Crockpot Goulash
The Kitchn | 12.12.2025 14:41
If I could have it my way, I’d spend the day cooking. I often envision a perfect scenario where my morning begins with coffee and breakfast, followed by a leisurely stroll to the grocery store. There, I gather delicious ingredients to bring home to create an incredible meal for my family to enjoy. Yes, this happens occasionally on the weekend, but my weeknights are anything but leisurely. There’s barely time to even think about dinner, let alone romanticize the process.
That’s why I rely on recipes that are delicious and efficient, think one-pan, one-pot, or slow cooker. I’ve got recipes like these tabbed everywhere. One of my family’s new favorites is crockpot coulash. It’s a cozy dish made with pantry and fridge staples like canned tomatoes, ground beef, and elbow macaroni.
- It’s mostly hands-off. Aside from browning some ground beef and softening up some onions in a skillet, there’s not much cooking. Just add the remaining ingredients to the crockpot, set it to low, and let it do its thing.

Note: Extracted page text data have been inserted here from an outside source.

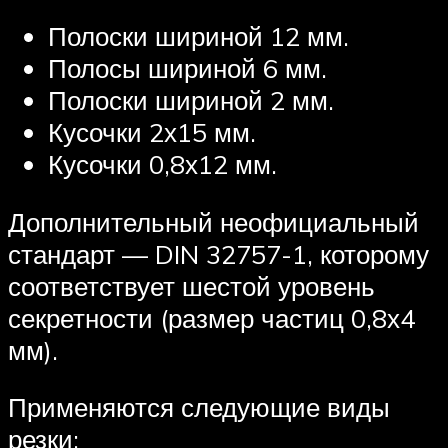
Полоски шириной 12 мм.
Полосы шириной 6 мм.
Полоски шириной 2 мм.
Кусочки 2х15 мм.
Кусочки 0,8х12 мм.
Дополнительный неофициальный
стандарт — DIN 32757-1, которому
соответствует шестой уровень
секретности (размер частиц 0,8х4
мм).
Применяются следующие виды
резки: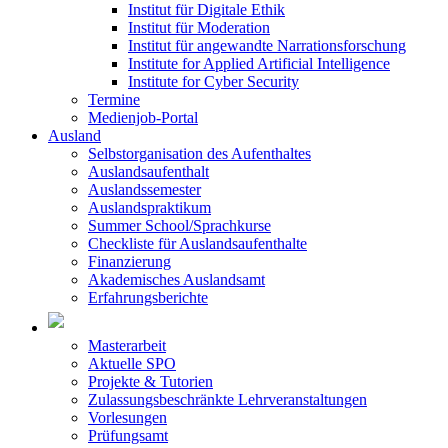
Institut für Digitale Ethik
Institut für Moderation
Institut für angewandte Narrationsforschung
Institute for Applied Artificial Intelligence
Institute for Cyber Security
Termine
Medienjob-Portal
Ausland
Selbstorganisation des Aufenthaltes
Auslandsaufenthalt
Auslandssemester
Auslandspraktikum
Summer School/Sprachkurse
Checkliste für Auslandsaufenthalte
Finanzierung
Akademisches Auslandsamt
Erfahrungsberichte
Masterarbeit
Aktuelle SPO
Projekte & Tutorien
Zulassungsbeschränkte Lehrveranstaltungen
Vorlesungen
Prüfungsamt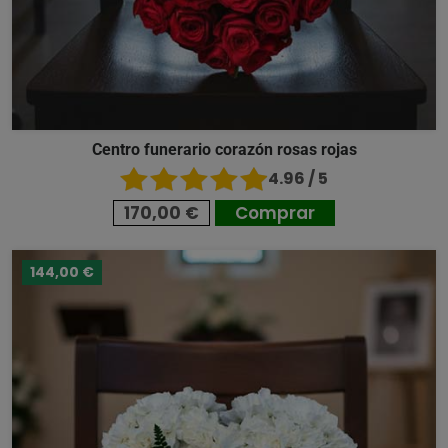
Centro funerario corazón rosas rojas
4.96 / 5
170,00 €
Comprar
144,00 €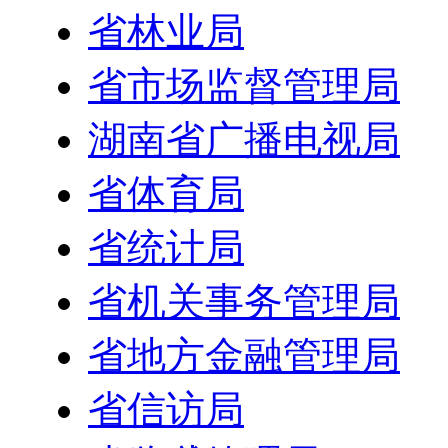
省林业局
省市场监督管理局
湖南省广播电视局
省体育局
省统计局
省机关事务管理局
省地方金融管理局
省信访局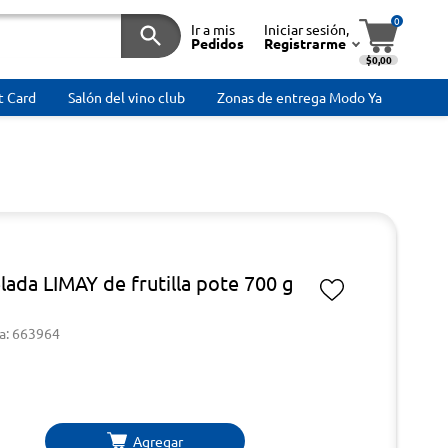
0
Ir a mis
Iniciar sesión,
Pedidos
Registrarme
$0,00
t Card
Salón del vino club
Zonas de entrega Modo Ya
ada LIMAY de frutilla pote 700 g
a: 663964
Agregar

- You can customize it. I’ve always considered recipes suggestions. You know your palate (and your family’s palate) best, so have fun and customize! Add your own spices and herbs, finish with a big glug of balsamic vinegar, or add a Parmesan cheese rind to season and flavor the dish as it cooks low and slow.
- Ground beef: Opt for 80% or 85%, which adds fat and also stands up well to the long cook time.
- Canned fire-roasted tomatoes: Brings in more flavor than just regular canned diced tomatoes.
- Garlic: I like the flavor of two minced cloves, but you can add more and even omit altogether based on your preference. I recommend skipping the pre-minced jarred versions; they’re convenient, but their flavor doesn’t compare to freshly minced.
- Onion: Usually I cook onion first to soften it a bit before adding my ground meat for browning. But for this recipe, I speed things up by cooking them together.
- Macaroni: Elbow macaroni is the most used pasta shape for goulash, and I agree it’s a good choice. If you’d like a different shape, go for it, but stick with something small so that it cooks evenly.
- Prep the sauce. Add diced tomatoes along with tomato sauce and paste, beef broth, Worcestershire sauce, garlic, and Italian seasoning to the crockpot. This will be the base of the goulash sauce.
- Brown the beef and soften the onion. Since most crockpots don’t have a “saute” feature, you’ll need to brown the beef and cook the onion separately on the stove. It only takes about 6 minutes, and then it’s ready for the slow cooker.
- Cook it low and slow. Set the crockpot to “low,” and you can go and get other things done.
- Add the pasta. The final step is adding the elbow macaroni about 45 minutes before you plan on eating the dish. If you’re not around, you can also cook the pasta separately and add it just before serving.